As a workaround, I’ve modified data_element_generator() to check all data elements of undefined length to see if they are sequences (based on the assumption that the first four bytes of an SQ data element value will be always be an Item Tag):

--- a/src/oxmorf/dicom/filereader.py +++ b/src/oxmorf/dicom/filereader.py @@ -247,7 +247,13 @@ VR = dictionaryVR(tag) except KeyError: pass

The hope is that this should prevent any sequences being read as binary data (it seems to work ok so far, although I've not properly tested it).

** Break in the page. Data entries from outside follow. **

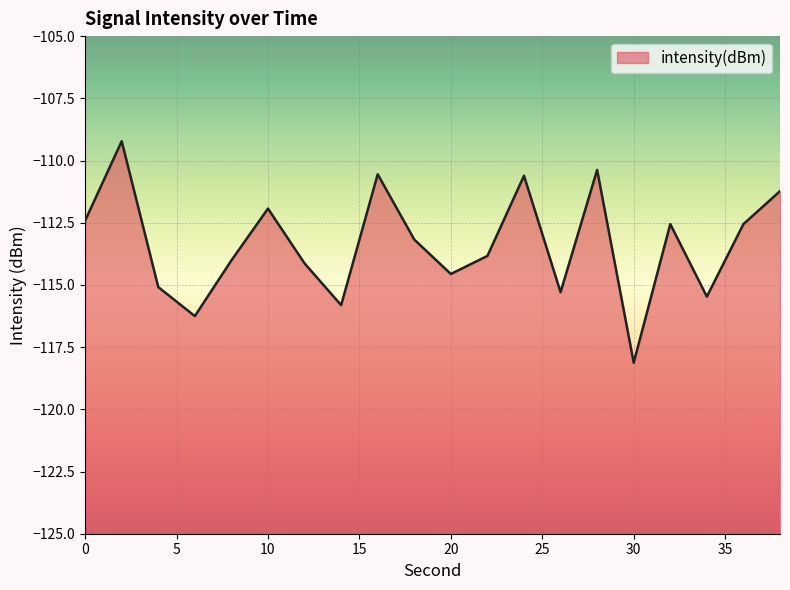

How many interior local peaks (higher than both neighbors) does the data have?

6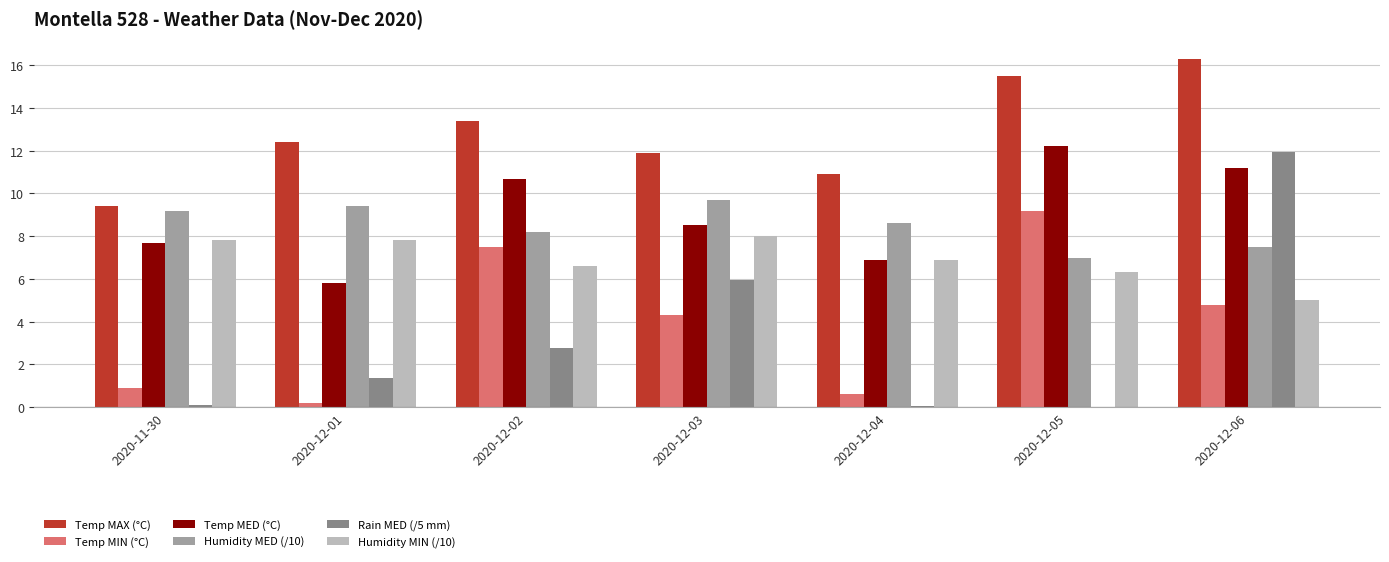

The Humidity MIN (/10) series shows 6.9 at 2020-12-04. True or false?

True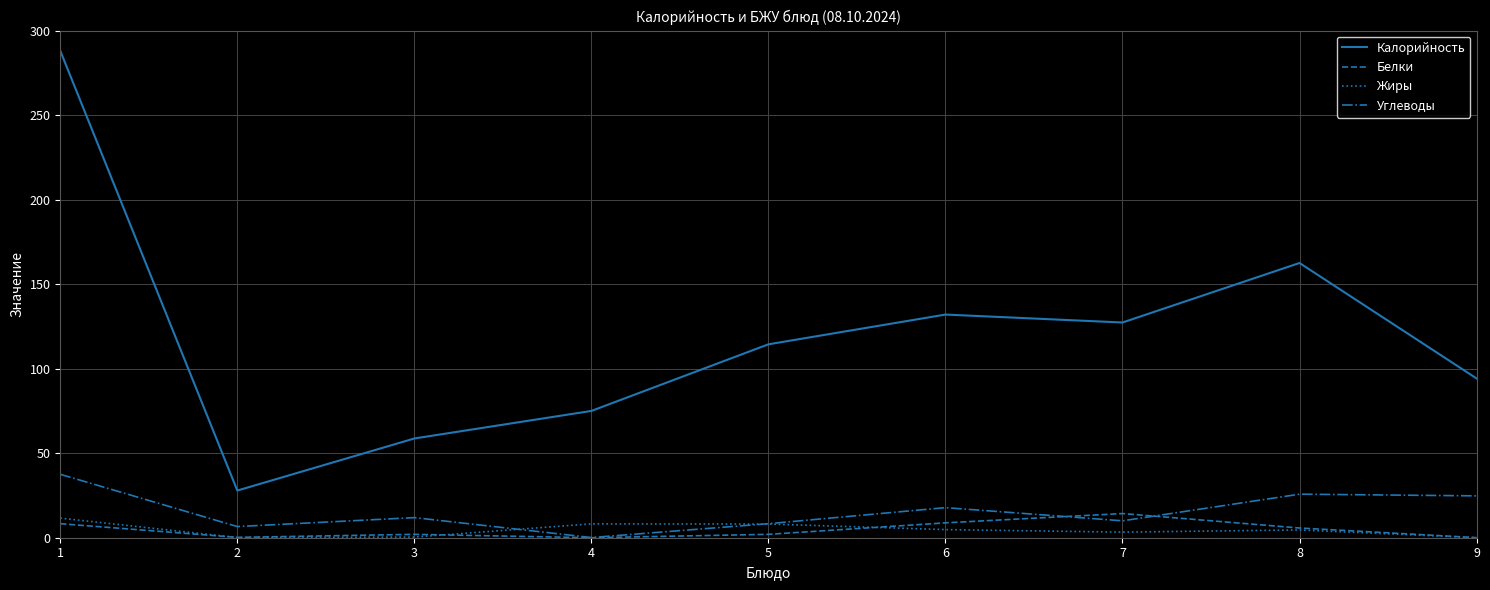

Which series has the largest total across all categories?

Калорийность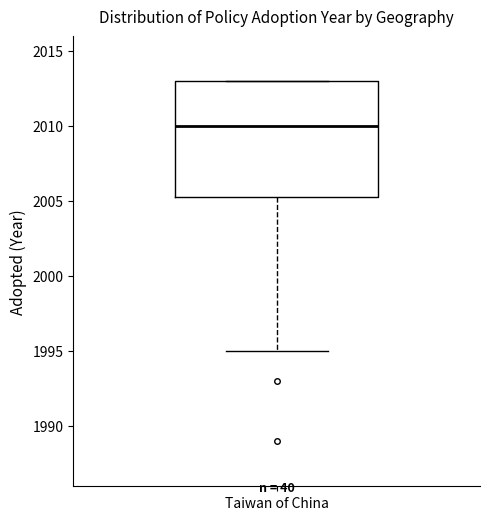

Read this box plot against the y-axis: the position of the median line, the range covered by the box, and the ends of both whiskers. The values are not printed on the chart, so give them approximately, as read against the axis.

median 2010.0, box 2005.5 to 2013.0, whiskers 1995.0 to 2013.0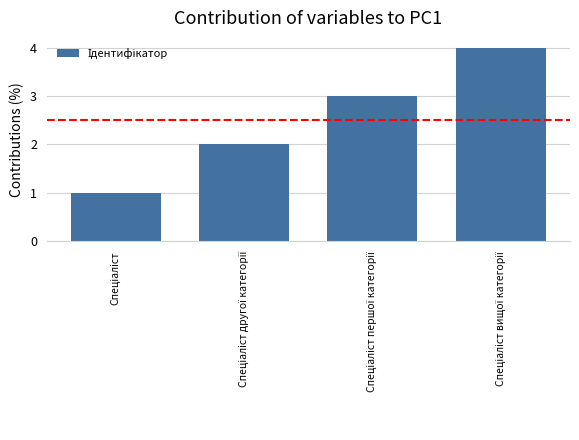

What is the difference between the maximum and minimum values?

3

If needed, I should shortly be able to provide the DICOM file in question.

Many thanks,

David

Original issue: http://code.google.com/p/pydicom/issues/detail?id=113

suever commented 9 years ago

From darcymason@gmail.com on February 29, 2012 19:31:04

Thanks for the detailed report, and yes, a file would be helpful (as always, with no confidential information of any kind).

I think I will leave this until after the 0.9.7 release (after which pydicom move towards python 3), and backport the solution to the python 2.x branch, with thorough testing in place.

Status: Accepted
Labels: Milestone-Release1.0

suever commented 9 years ago

From d.j.hun...@gmail.com on March 05, 2012 06:18:46

Here's the offending file.

David

Attachment: nestedPrivateSQ.dcm

suever commented 9 years ago

From Suever@gmail.com on June 13, 2012 12:13:07

This issue was closed by revision 84af4b240add .

Status: Fixed

suever commented 9 years ago

From Suever@gmail.com on June 13, 2012 12:15:31

David,

I was able to come up with a patch based on your suggestion. The one modification I made was to set the VR to 'SQ' if an item tag was indeed found. This allows proper parsing of the file as well as proper formatting while printing the sequences.

Additionally, I created a very simple example file as well as a unittest.

-Suever